From the 6 April 2020 the national insurance threshold will rise from £8,632 to £9,500 with a typical employee saving £104 and the self-employed saving around £78. This is a step closer to the government’s plan to align the national insurance threshold with the personal allowance of £12,500.  The employment allowance has also been increased from £3,000 to £4,000 per annum from April 2020 for businesses to help wipe out some of the 13.8% employer’s national insurance liability. 

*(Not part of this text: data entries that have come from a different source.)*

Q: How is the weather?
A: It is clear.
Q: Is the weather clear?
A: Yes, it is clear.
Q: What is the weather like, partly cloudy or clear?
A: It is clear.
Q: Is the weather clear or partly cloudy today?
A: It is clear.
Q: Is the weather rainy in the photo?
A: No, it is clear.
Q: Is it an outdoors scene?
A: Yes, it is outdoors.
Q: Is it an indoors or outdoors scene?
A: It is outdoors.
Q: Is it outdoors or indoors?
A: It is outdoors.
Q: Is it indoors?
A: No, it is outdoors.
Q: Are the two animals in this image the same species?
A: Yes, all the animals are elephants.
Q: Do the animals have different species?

With the impact of the coronavirus, and the uncertainties in the economy, many businesses are experiencing cash flow issues due to increased costs and a fall in sales and spending.  The Bank of England had announced that very morning an emergency cut in interest rates from 0.75% to 0.25% along with a plan to free-up billions of pounds of lending power to support businesses.

The Budget however, has announced a number of other measures to assist businesses. The government will refund, in full, statutory sick pay for employees who are off ill due to the coronavirus, and for up to two weeks, which is worth more than £2bn to small businesses. Small retail business, for a period of one year, will see business rates abolished completely for properties with a rateable value of under £51,000.

Whilst the corporation tax rate was set to be reduced to 17% from April 2020 it is not surprising with the governments planned spending that this will remain at 19%. The UK’s rate still remains the lowest in the G7 and G20.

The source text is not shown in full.